A growing number of workers are turning to platforms like Uber, TaskRabbit and Upwork to earn extra money – or even to make gig work a main source of income. Yet, while the gig economy is upending many aspects of the traditional employee-employer dynamic, the way gig workers are paid has scarcely kept pace with these developments.
In fact, the paycheck cycle long favored by employers can wreak havoc on the finances of gig workers, whose schedules and workloads are often anything but regular. This is especially the case for workers who lack savings and struggle to pay their bills, or those considered to live “paycheck-to-paycheck.”

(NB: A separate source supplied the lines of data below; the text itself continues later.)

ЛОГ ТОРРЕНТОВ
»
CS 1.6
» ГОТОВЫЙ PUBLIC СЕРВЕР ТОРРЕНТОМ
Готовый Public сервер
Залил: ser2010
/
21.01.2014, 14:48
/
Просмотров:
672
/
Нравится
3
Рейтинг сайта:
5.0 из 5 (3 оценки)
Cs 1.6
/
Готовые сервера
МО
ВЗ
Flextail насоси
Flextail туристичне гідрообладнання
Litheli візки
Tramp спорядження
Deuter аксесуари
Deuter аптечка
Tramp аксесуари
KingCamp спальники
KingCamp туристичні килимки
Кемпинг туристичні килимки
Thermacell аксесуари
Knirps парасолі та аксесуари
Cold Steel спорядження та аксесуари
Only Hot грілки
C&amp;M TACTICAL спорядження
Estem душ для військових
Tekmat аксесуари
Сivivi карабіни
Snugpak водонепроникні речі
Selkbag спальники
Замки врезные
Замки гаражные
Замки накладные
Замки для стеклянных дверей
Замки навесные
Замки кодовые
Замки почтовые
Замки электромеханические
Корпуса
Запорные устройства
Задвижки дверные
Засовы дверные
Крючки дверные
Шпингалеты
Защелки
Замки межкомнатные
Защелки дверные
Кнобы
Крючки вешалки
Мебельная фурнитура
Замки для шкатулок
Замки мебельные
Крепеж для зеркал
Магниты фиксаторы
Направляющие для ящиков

Some gig platforms, including Uber and Lyft, have introduced the option of receiving immediate payment for jobs. However, there is another innovation in compensation that may prove even more compelling for gig workers. Pay advances enable workers to receive full or partial payments for jobs they have been assigned but not yet completed. PYMNTS research indicates that this payment option would help gig workers to gain financial control and stability in an economic arena in which these are often lacking.

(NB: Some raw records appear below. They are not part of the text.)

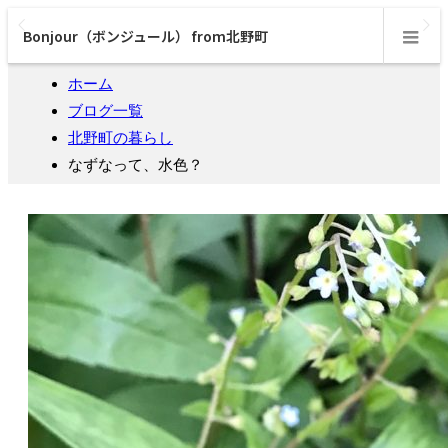
Bonjour（ボンジュール） from北野町
m
ホーム
ブログ一覧
北野町の暮らし
なずなって、水色？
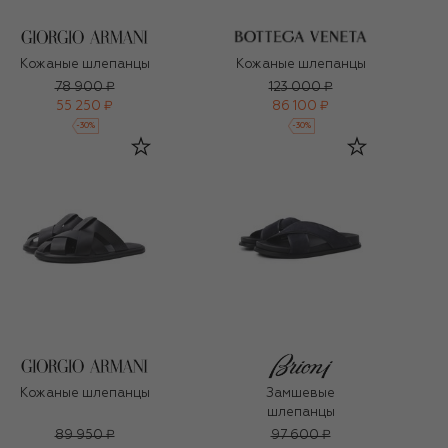
Кожаные шлепанцы
Кожаные шлепанцы
78 900 ₽
123 000 ₽
55 250 ₽
86 100 ₽
-
30
%
-
30
%
Кожаные шлепанцы
Замшевые
шлепанцы
89 950 ₽
97 600 ₽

PYMNTS’ ongoing research series Pay Advances: The Gig Economy’s New Normal, a collaboration with Mastercard, explores the potential for this novel approach to compensation. In the Pay Advances Playbook: Breaking The Paycheck-To-Paycheck Cycle, we analyze the survey results of more than 2,200 gig workers to reveal insights into how workers who tend to experience the greatest degree of financial strain view pay advances.

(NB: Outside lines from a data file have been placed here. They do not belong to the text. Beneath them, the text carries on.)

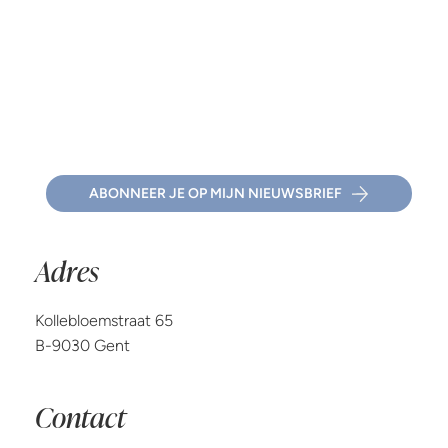
van pijn: wanneer ‘ik ben oké’ eigenlijk ‘ik ben
niet ok’ betekent
ABONNEER JE OP MIJN NIEUWSBRIEF
Adres
Kollebloemstraat 65
B-9030 Gent
Contact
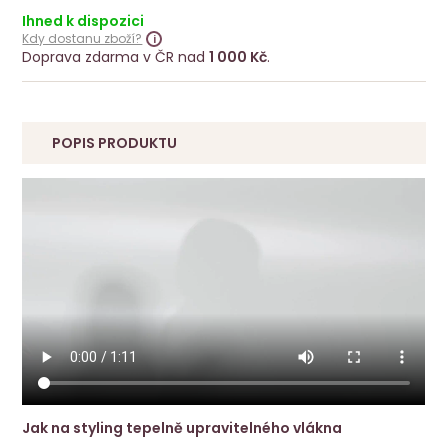
Ihned k dispozici
Kdy dostanu zboží?
Doprava zdarma v ČR nad
1 000 Kč
.
POPIS PRODUKTU
Jak na styling tepelně upravitelného vlákna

Our research shows that for a large majority of respondents, working in the gig economy is indeed a paycheck-to-paycheck affair. More than 70 percent of gig workers live paycheck-to-paycheck, meaning they either lack savings, struggle to pay their bills or both. Among these workers, interest in pay advances is extraordinarily high — and these gig workers don’t just view pay advances as a means to cover immediate expenses and bills. They also view them as a means to smooth out the uneven cash flow that is often inherent in juggling ad hoc jobs.